▶ [Problem to work on]
Please write every entry out again, exactly as it reads below.
=======
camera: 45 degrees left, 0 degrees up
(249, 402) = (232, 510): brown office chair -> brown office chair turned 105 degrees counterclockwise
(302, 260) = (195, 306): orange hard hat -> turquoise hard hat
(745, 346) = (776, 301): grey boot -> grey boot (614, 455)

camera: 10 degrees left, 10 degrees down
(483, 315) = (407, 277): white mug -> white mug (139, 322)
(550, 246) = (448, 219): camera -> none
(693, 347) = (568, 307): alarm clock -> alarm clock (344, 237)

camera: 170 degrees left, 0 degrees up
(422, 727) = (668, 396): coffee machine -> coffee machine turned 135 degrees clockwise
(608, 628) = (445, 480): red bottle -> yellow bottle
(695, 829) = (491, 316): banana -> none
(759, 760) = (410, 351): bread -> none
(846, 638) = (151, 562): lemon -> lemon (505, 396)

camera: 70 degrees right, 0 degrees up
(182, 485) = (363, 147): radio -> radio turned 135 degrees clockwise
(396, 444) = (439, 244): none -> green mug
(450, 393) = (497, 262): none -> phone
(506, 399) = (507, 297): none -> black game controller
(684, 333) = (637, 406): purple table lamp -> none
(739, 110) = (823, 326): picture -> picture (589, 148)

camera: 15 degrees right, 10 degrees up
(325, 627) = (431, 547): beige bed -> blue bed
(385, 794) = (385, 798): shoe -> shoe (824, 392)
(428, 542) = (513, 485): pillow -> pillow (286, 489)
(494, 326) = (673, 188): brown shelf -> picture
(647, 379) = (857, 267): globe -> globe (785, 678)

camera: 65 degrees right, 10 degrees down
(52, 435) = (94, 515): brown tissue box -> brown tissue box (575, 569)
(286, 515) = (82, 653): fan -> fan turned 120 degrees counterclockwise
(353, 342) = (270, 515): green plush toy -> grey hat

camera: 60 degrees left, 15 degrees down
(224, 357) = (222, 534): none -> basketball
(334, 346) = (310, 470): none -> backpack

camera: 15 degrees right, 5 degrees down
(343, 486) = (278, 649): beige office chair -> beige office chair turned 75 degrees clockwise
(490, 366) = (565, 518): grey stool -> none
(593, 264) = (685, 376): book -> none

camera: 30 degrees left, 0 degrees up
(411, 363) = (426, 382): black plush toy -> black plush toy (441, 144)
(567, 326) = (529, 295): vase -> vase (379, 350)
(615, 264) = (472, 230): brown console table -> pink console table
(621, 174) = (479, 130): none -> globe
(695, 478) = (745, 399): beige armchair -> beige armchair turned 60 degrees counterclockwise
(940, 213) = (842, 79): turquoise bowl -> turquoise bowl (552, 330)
=======
▶ [Task solution]
camera: 45 degrees left, 0 degrees up
(249, 402) = (232, 510): brown office chair -> brown office chair turned 105 degrees counterclockwise
(302, 260) = (195, 306): orange hard hat -> turquoise hard hat
(745, 346) = (776, 301): grey boot -> grey boot (614, 455)

camera: 10 degrees left, 10 degrees down
(483, 315) = (407, 277): white mug -> white mug (139, 322)
(550, 246) = (448, 219): camera -> none
(693, 347) = (568, 307): alarm clock -> alarm clock (344, 237)

camera: 170 degrees left, 0 degrees up
(422, 727) = (668, 396): coffee machine -> coffee machine turned 135 degrees clockwise
(608, 628) = (445, 480): red bottle -> yellow bottle
(695, 829) = (491, 316): banana -> none
(759, 760) = (410, 351): bread -> none
(846, 638) = (151, 562): lemon -> lemon (505, 396)

camera: 70 degrees right, 0 degrees up
(182, 485) = (363, 147): radio -> radio turned 135 degrees clockwise
(396, 444) = (439, 244): none -> green mug
(450, 393) = (497, 262): none -> phone
(506, 399) = (507, 297): none -> black game controller
(684, 333) = (637, 406): purple table lamp -> none
(739, 110) = (823, 326): picture -> picture (589, 148)

camera: 15 degrees right, 10 degrees up
(325, 627) = (431, 547): beige bed -> blue bed
(385, 794) = (385, 798): shoe -> shoe (824, 392)
(428, 542) = (513, 485): pillow -> pillow (286, 489)
(494, 326) = (673, 188): brown shelf -> picture
(647, 379) = (857, 267): globe -> globe (785, 678)

camera: 65 degrees right, 10 degrees down
(52, 435) = (94, 515): brown tissue box -> brown tissue box (575, 569)
(286, 515) = (82, 653): fan -> fan turned 120 degrees counterclockwise
(353, 342) = (270, 515): green plush toy -> grey hat

camera: 60 degrees left, 15 degrees down
(224, 357) = (222, 534): none -> basketball
(334, 346) = (310, 470): none -> backpack

camera: 15 degrees right, 5 degrees down
(343, 486) = (278, 649): beige office chair -> beige office chair turned 75 degrees clockwise
(490, 366) = (565, 518): grey stool -> none
(593, 264) = (685, 376): book -> none

camera: 30 degrees left, 0 degrees up
(411, 363) = (426, 382): black plush toy -> black plush toy (441, 144)
(567, 326) = (529, 295): vase -> vase (379, 350)
(615, 264) = (472, 230): brown console table -> pink console table
(621, 174) = (479, 130): none -> globe
(695, 478) = (745, 399): beige armchair -> beige armchair turned 60 degrees counterclockwise
(940, 213) = (842, 79): turquoise bowl -> turquoise bowl (552, 330)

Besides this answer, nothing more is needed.